Status: Active » Needs review
FileSize
3.05 KB

Moving beyond proof of concept, the attached patch should find the phpcbf executable as reliably as we already find the phpcs executable. It then works pretty much as described in #2. Just try editing someone else's messy code and

:PHPcbf

rodrigoaguilera’s picture

First, the hook_foo example correction that you mention I don't regard it as bad. those kind of docblocks should start with "Implements hook...

Adding empty docblocks is bad though.

I did a brief test of your patch and is great, Thank you.

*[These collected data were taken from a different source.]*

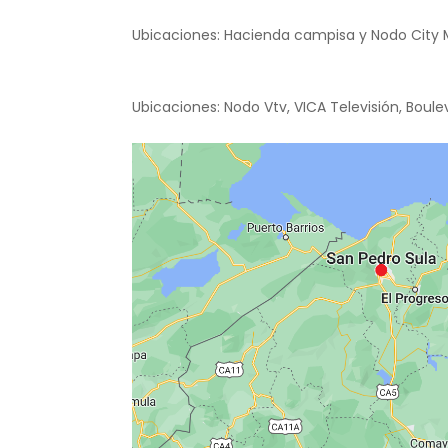
Ubicaciones: Hacienda campisa y Nodo City M
Ubicaciones: Nodo Vtv, VICA Televisión, Boul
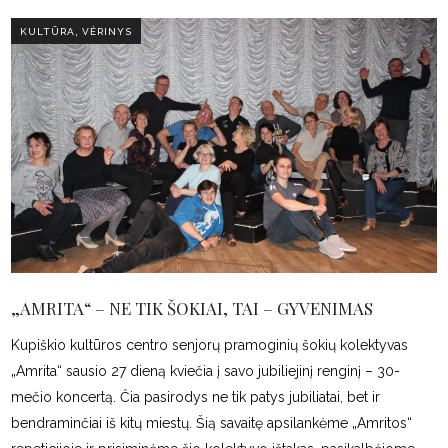
,
KULTŪRA
VĖRINYS
„AMRITA“ – NE TIK ŠOKIAI, TAI – GYVENIMAS
Kupiškio kultūros centro senjorų pramoginių šokių kolektyvas
„Amrita“ sausio 27 dieną kviečia į savo jubiliejinį renginį – 30-
mečio koncertą. Čia pasirodys ne tik patys jubiliatai, bet ir
bendraminčiai iš kitų miestų. Šią savaitę apsilankėme „Amritos“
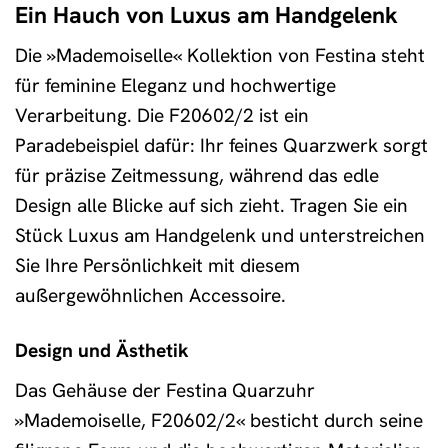
Ein Hauch von Luxus am Handgelenk
Die »Mademoiselle« Kollektion von Festina steht
für feminine Eleganz und hochwertige
Verarbeitung. Die F20602/2 ist ein
Paradebeispiel dafür: Ihr feines Quarzwerk sorgt
für präzise Zeitmessung, während das edle
Design alle Blicke auf sich zieht. Tragen Sie ein
Stück Luxus am Handgelenk und unterstreichen
Sie Ihre Persönlichkeit mit diesem
außergewöhnlichen Accessoire.
Design und Ästhetik
Das Gehäuse der Festina Quarzuhr
»Mademoiselle, F20602/2« besticht durch seine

I found that when I'm finished accepting changes I close the left window and the syntastic functionality that checks code standars with phpcs is gone. If I had bad lines the marker stays the same and It doesn't mark bad lines anymore.

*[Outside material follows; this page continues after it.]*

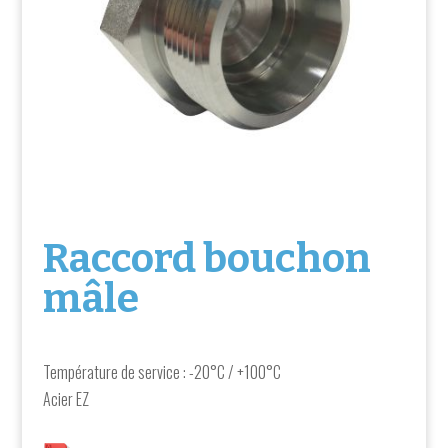
Raccord bouchon
mâle
Température de service : -20°C / +100°C
Acier EZ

Is it because of the way I close the diffsplit? can you reproduce this?

rodrigoaguilera’s picture

Status: Needs review » Needs work
FileSize
616 bytes
3.14 KB

I tested this patch on a linux machine and I wasn't getting any fixes, I debbugged a little bit seeing that It was executing this command

phpcbf --standard=/home/rodrigoaguilera/.composer/vendor/drupal/coder/coder_sniffer/Drupal /tmp/vIKbVJe/8

I executed the command in a terminal and got this

Changing into directory /tmp/vIKbVJe
Processing 8 [PHP => 310 tokens in 44 lines]... DONE in 20ms (1 fixable violations)
        => Fixing file: 0/1 violations remaining [made 2 passes]... DONE in 64ms
Array
(
    [0] => Ignoring potentially dangerous file name /tmp/vIKbVJe/8
    [1] => can't find file to patch at input line 3
    [2] => Perhaps you used the wrong -p or --strip option?
    [3] => The text leading up to this was:
    [4] => --------------------------
    [5] => |--- /tmp/vIKbVJe/8
    [6] => |+++ PHP_CodeSniffer
    [7] => --------------------------
    [8] => File to patch:
    [9] => Skip this patch? [y]
    [10] => Skipping patch.
    [11] => 1 out of 1 hunk ignored
)
Returned: 1
Time: 125ms; Memory: 6Mb

Is a problem with the patch program so my suggestion is that we use the --no-patch option. Patch attached

Another improvement might be not to do the operation at all if there is nothing to fix with phpcbf, maybe the command gives some interesting output.

Anyway I still don't know how to exit this mode cleanly so phpcs works again when I save the file.